Don't Study the Competition. Study Winners in Other Industries.
Studying the competition leads to failure.
You shouldn't pay any attention to your competition. I don't. I work with entrepreneurs who are generating seven, eight and even nine figures with their businesses and none of them focus on the competition either. They are aware of the competition, but they aren't worried about trying to beat them. In fact, a lot of them will help out their smaller competitors because they are so confident in their own growth.
If that sounds crazy to you, then you definitely need to keep reading this. If you embrace the mindset shift I'm talking about here, it will allow you to quickly multiply the growth of your business. Plus, it will get rid of the unnecessary stress and anxiety that might be holding you back right now.
When top-earning entrepreneurs need more creative inspiration, or we need to accelerate the growth of our businesses, here's what we do instead: We study winners and losers in other industries. I'll explain why in a moment, but I need to fully debunk this myth that it's smart to study the competition.
Studying the competition leads to failure.
Have you ever seen a news story about a car crashing into a telephone pole out in the middle of nowhere? There are dozens of stories like this every year: Someone is driving out in the open desert, where he has practically infinite room to maneuver, and still they crash into a three-foot-wide telephone pole!
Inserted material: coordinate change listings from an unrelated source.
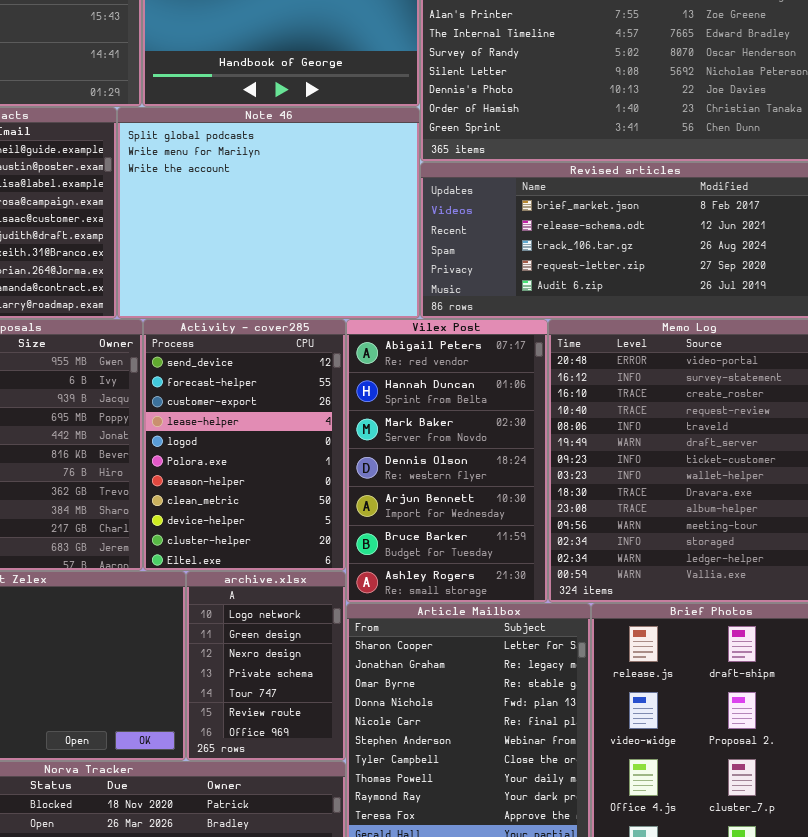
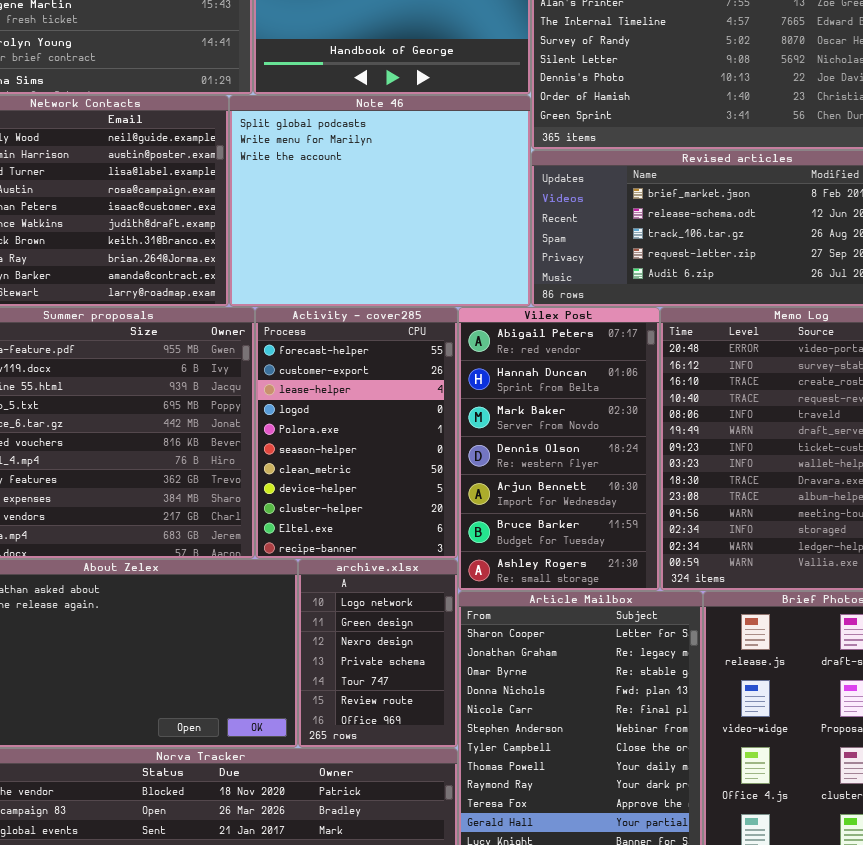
Activity - cover285: [143,319,346,571] -> [255,307,458,559], scrolled down 1 row

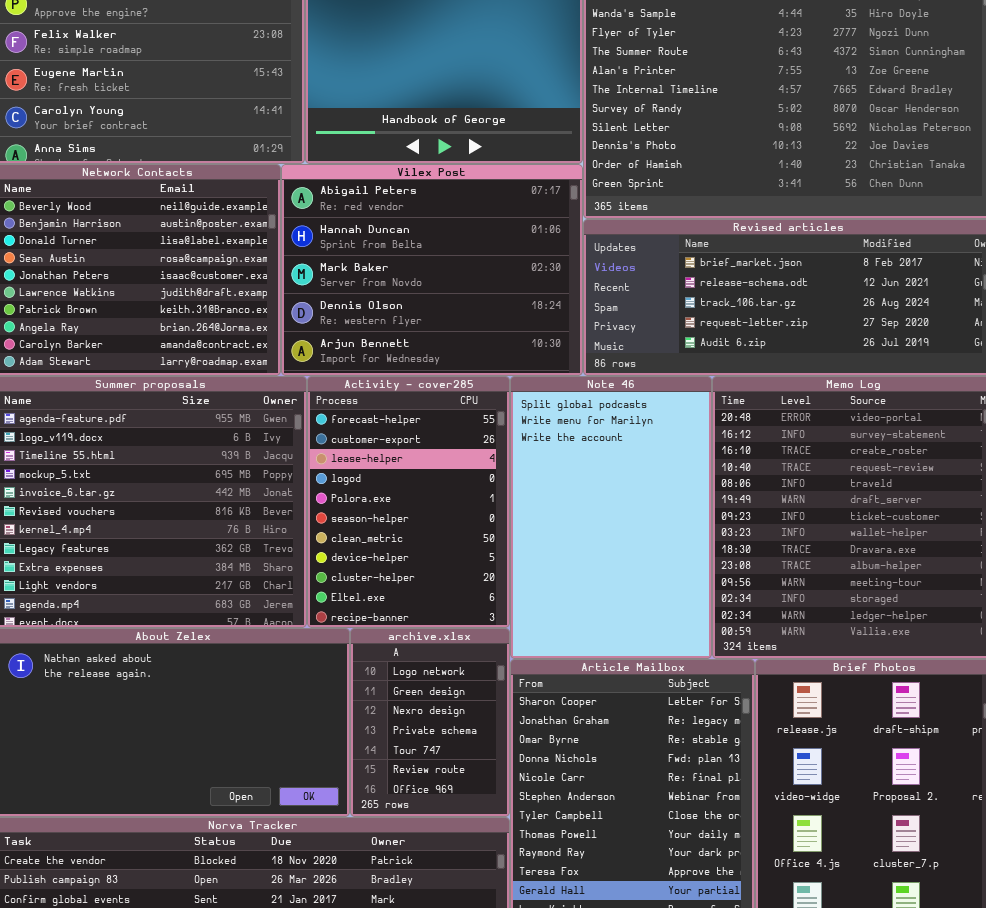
Note 46: [229,95,531,307] -> [510,376,712,659], moved, resized
Vilex Post: [458,307,660,591] -> [281,164,583,376], moved, resized

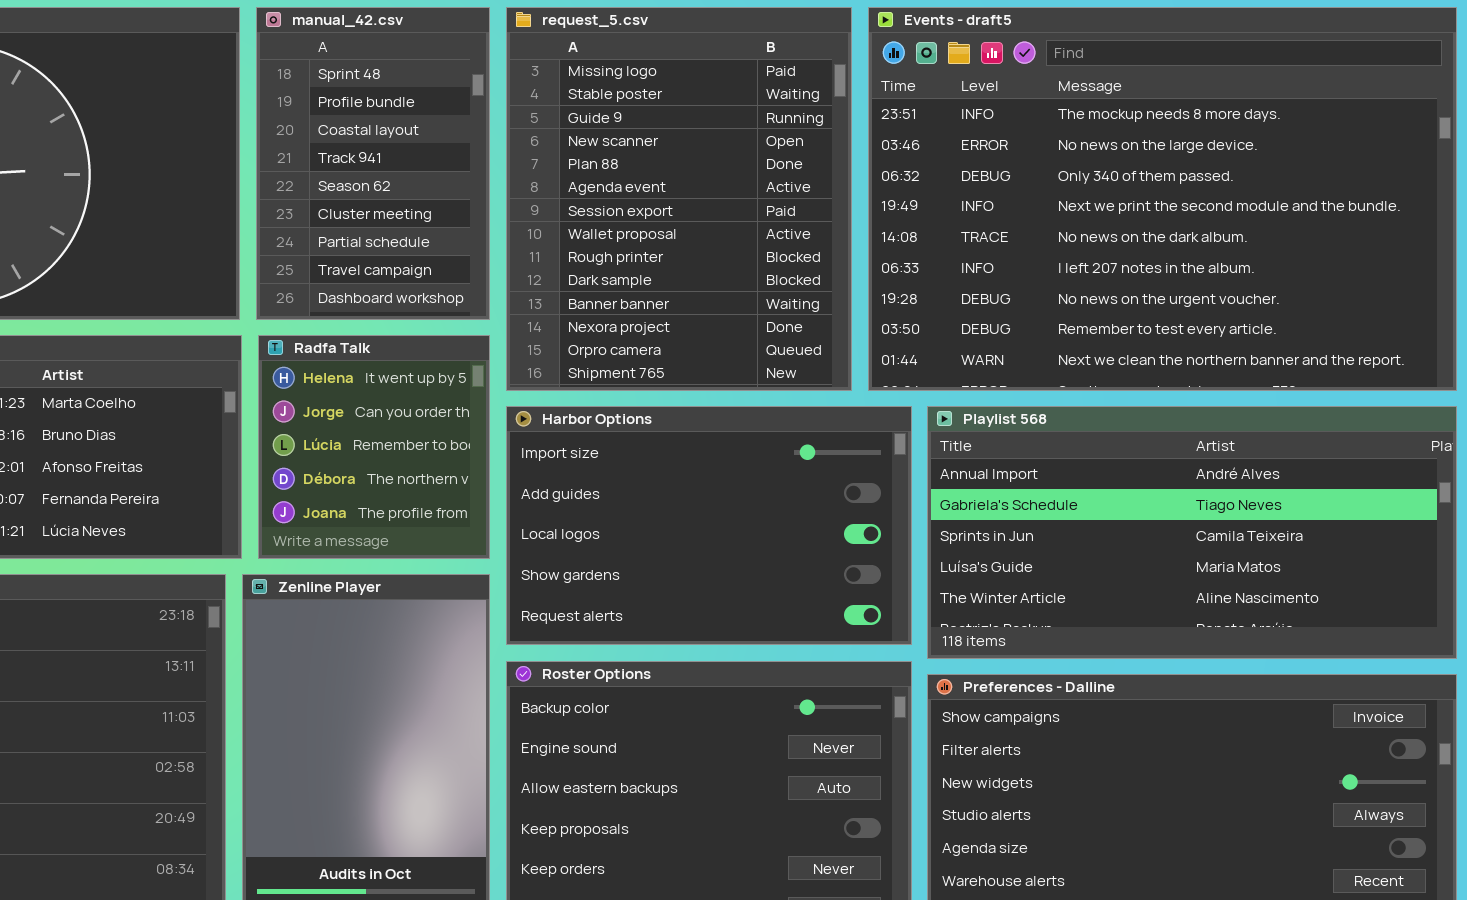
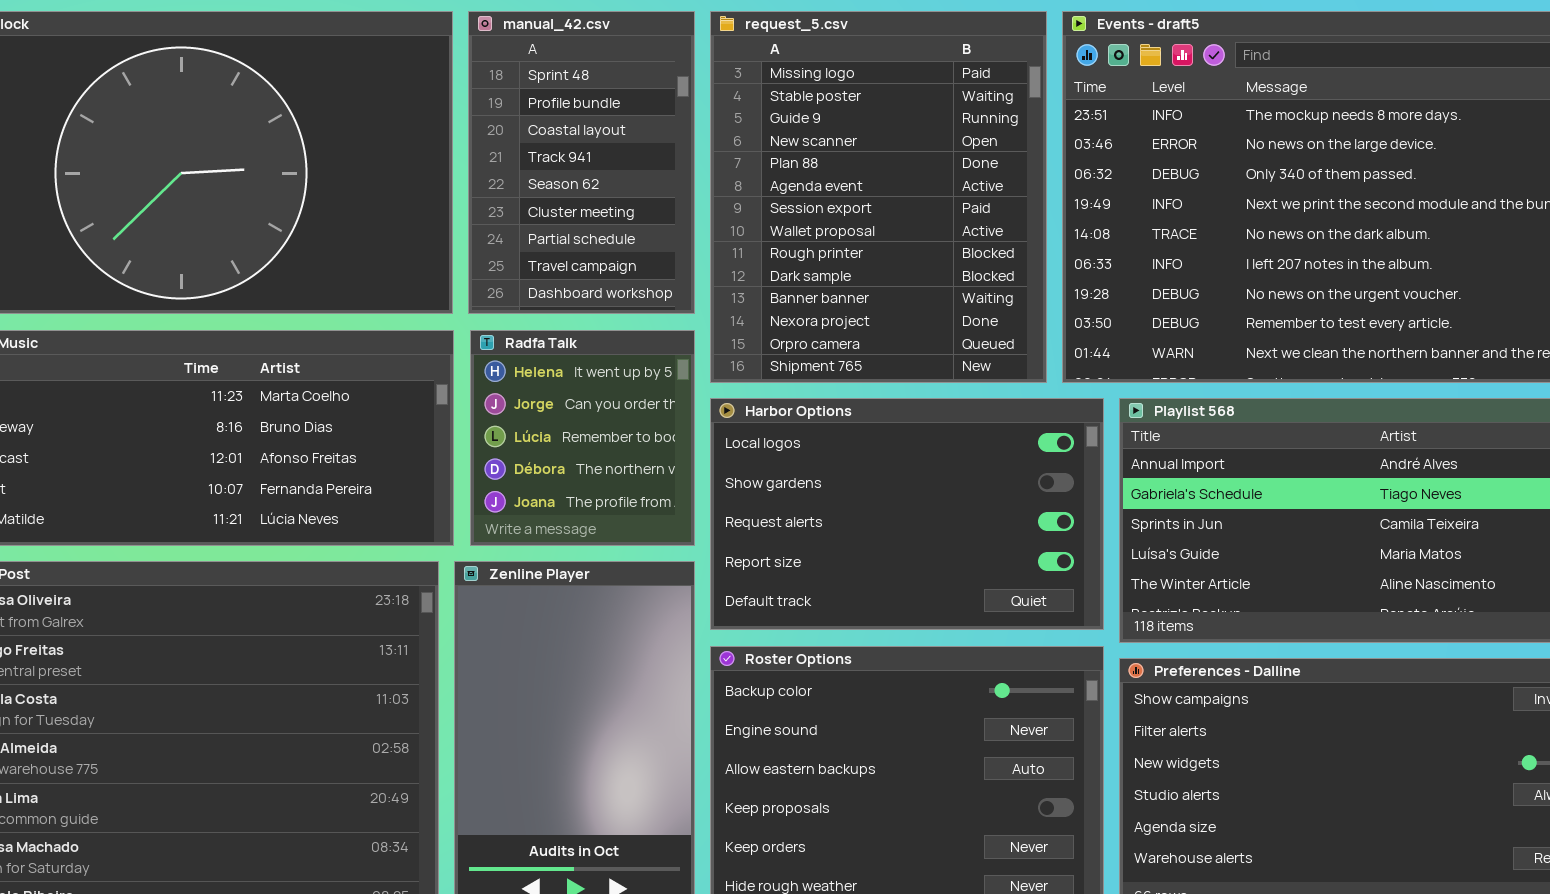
Harbor Options: [506,406,912,645] -> [710,398,1104,630], scrolled down 2 rows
It's ridiculous, right? Here's why it keeps happening: Whenever those drivers hit a telephone pole, they do it because they are focusing on the pole, not the road. They might even be thinking, I better not hit this pole, but either way, they end up hitting the pole because they focus on it.
The lesson here is that your subconscious mind will guide your body toward any outcome you focus on -- even if it's a negative outcome you want to avoid. In business, this means that focusing on your competition is the same thing as handing over your market share to them. You're literally training your body to send energy over to the competition instead of putting that energy into your own business.
It doesn't matter if your self-talk is saying, Why does that competitor get more customers than me? or I'm going to put that competitor out of business! In both cases, you're robbing your own business of the focus and energy it deserves.
That's why high-performing CEOs and entrepreneurs keep their thoughts completely focused on success, whether that means studying successful businesses in other industries or envisioning the success of their own businesses.
Studying winners in other industries makes you innovative.
The key to becoming an industry leader is to innovate faster than anyone else in your space. The key to faster innovation is to study innovative leaders in other industries so you can borrow their strategies and be the first to implement them in your own industry.
Subway is a perfect example of this. When it decided to position itself as the "healthy" fast food sandwich option, it obsessively studied the fitness industry. It borrowed its entire marketing strategy from successful gyms and personal trainers, including before-and-after photos with "real looking" people like Jared.
As a former personal trainer, I have my own opinions about how healthy Subway's food really is, but that's not the point here. The point is that Subway was the first fast food place to position itself as "healthy" and because of that it became the fastest growing, most recognized sandwich company on the planet, all because it copied the winners in a different industry.
Today, of course, Subway is struggling. I've studied this and talked about my findings before. That's because it's just as important to study failures in other industries as it is to study successes.
Studying losers in other industries keeps you sharp
Studying businesses that fail in other industries is not the same thing as focusing on your own failure and accidentally making it come true. When you look at a failure in another industry, the situation is different enough that you can pull out the lesson without getting caught up in the dread of What if that happens to my business?
Like I said, I've talked about Subway before, so here I'll talk about Quiznos instead. The fascinating thing about Quiznos is that it always had better quality ingredients than Subway, but it never had nearly the same success. What went wrong?
The answer is in the marketing. Subway had a brilliant, innovative marketing strategy that set it apart from every other sandwich shop. It even had an irresistible hook to draw in new customers: the famous $5 footlong. Quiznos, on the other hand, had no real marketing strategy at all. Instead, it had those weird "spongmonkey" commercials.
Now, are those commercials hilarious? Yes, of course they are, but if you've never eaten at a Quiznos, they barely give you any reason to try it out. Even if you have been to a Quiznos before, they barely entice you to come back. Quiznos' marketing team made the classic, fatal mistake of capturing people's attention without showing them any meaningful benefits. For instance, they could have focused on the fact that they used real ingredients and made a better-tasting sandwich. That would've given Quiznos a unique selling point.
The big lesson here is that you, as an entrepreneur, have a sacred duty to market your product or service based on the benefits it provides to your market. That is the only thing that will ever compel someone to buy from you instead of your competition. It's one of the core principles behind all business empires, and you should take any failure in business as a reminder to get back to core principles like this.